Int 0217-2024 “would make it unlawful for any place or provider of public accommodation to use biometric recognition technology to verify or identify a customer. It would also require places or providers of public accommodation to notify customers if biometric identifier information is collected and to require written consent before any biometric recognition technology could be used.”

Crucially, 0217 includes a private right of action, stating that “a person who is aggrieved by a violation of this chapter may commence an action in a court of competent jurisdiction on [his or her] such person’s own behalf against an offending party.” Written notice must be provided 30 days in advance. Each violation of a subdivision of section 22-1202 results in damages of $500. Each negligent violation of subdivision b or c of section 22-1202 incurs damages of $500; while every “intentional or reckless violation” of the same results in damages of $5,000.

Int 0425-2024 “would make it unlawful for an owner of a multiple dwelling to install, activate or use any biometric recognition technology that identifies tenants or the guest of a tenant.” It does not include a private right of action.

Both bills are revived versions of legislation introduced in past council sessions.
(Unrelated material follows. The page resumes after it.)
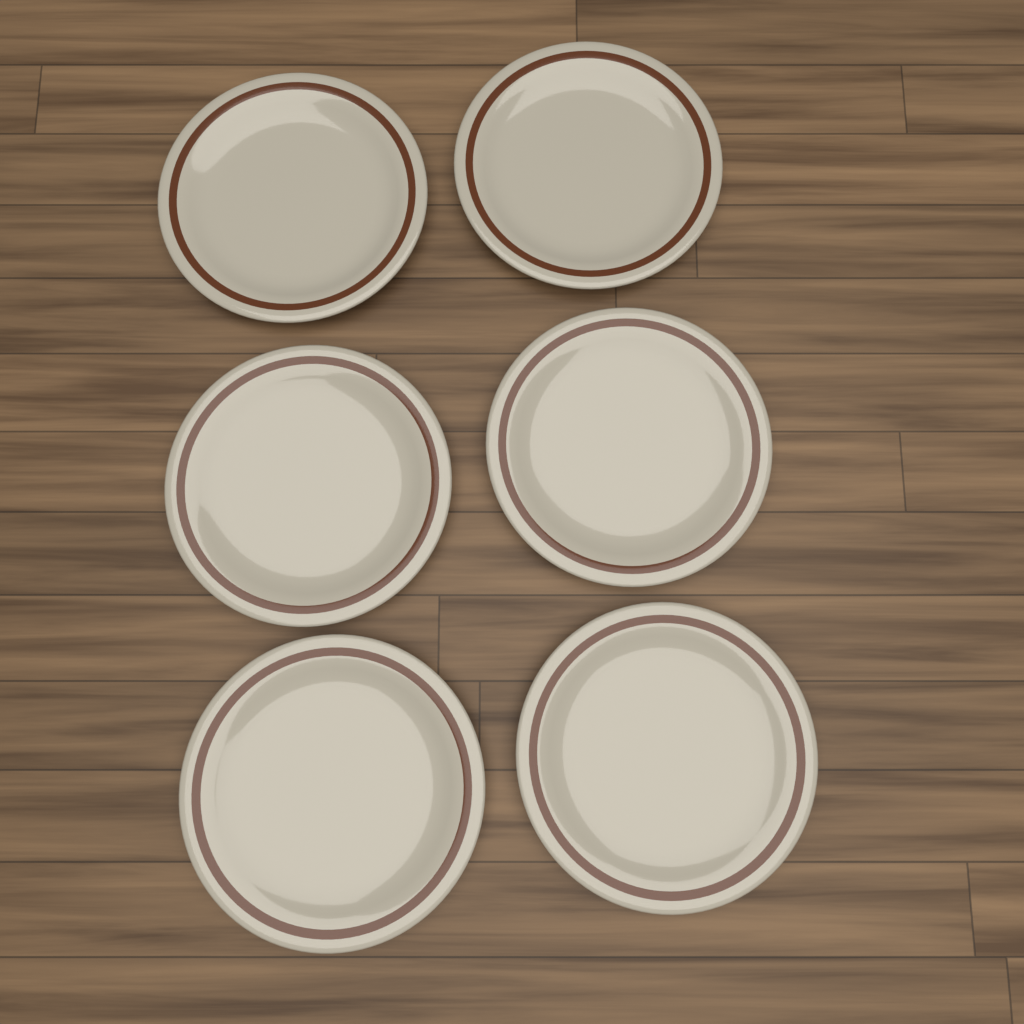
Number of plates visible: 6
They are accompanied by a third bill which would restrict the sharing of location data from mobile phones.

Facial recognition opponents cite mistaken matches, unlawful arrests

Those who testified in support of the two bills included advocacy groups Fight for the Future, the Surveillance Technology Oversight Project (STOP) and the New York Civil Liberties Union. Major critiques centered on the potential for racial bias and discrimination in facial recognition systems, threats to an assumed right to privacy and the potential for abuse by police departments and other law enforcement agencies at the expense of people of color.

Council members who put forth questions noted the potential burden of expense for businesses that have already installed biometric systems and would be forced to remove and replace them. Concerns about rights ran both ways, with some wondering why co-ops should be banned from deploying facial recognition for security with consent from all of their members. There were advocates for a measured approach. It was often noted that the laws would still allow certain use cases with specific intent and limitations.
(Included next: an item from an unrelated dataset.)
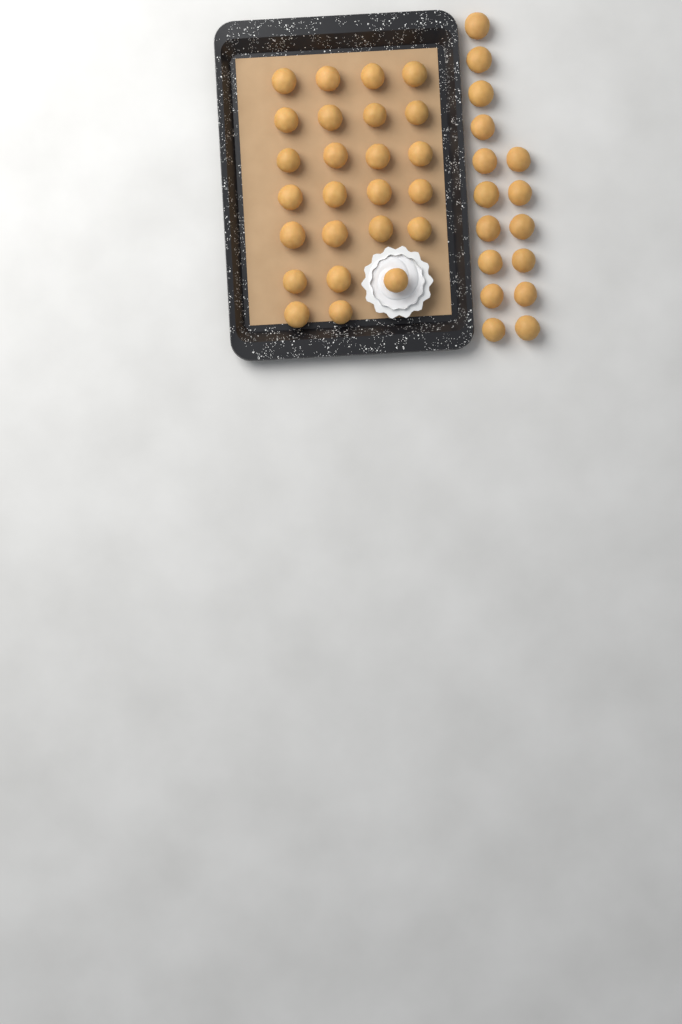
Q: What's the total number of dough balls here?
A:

New York cyber agency has no answers to speak of

One thing most everyone present agreed on was the uselessness of local government in shedding light on anything whatsoever. The OTI kicked off the session by claiming no jurisdiction over the bills, then deferred or evaded the majority of specific questions from council members around the use of biometrics and facial recognition technology. “I’ll have to get back to you on the particulars of that” was a favorite reply. Jennifer Gutierrez, chair of the Committee on Technology, called the OTI’s statements in the chamber “unacceptable.”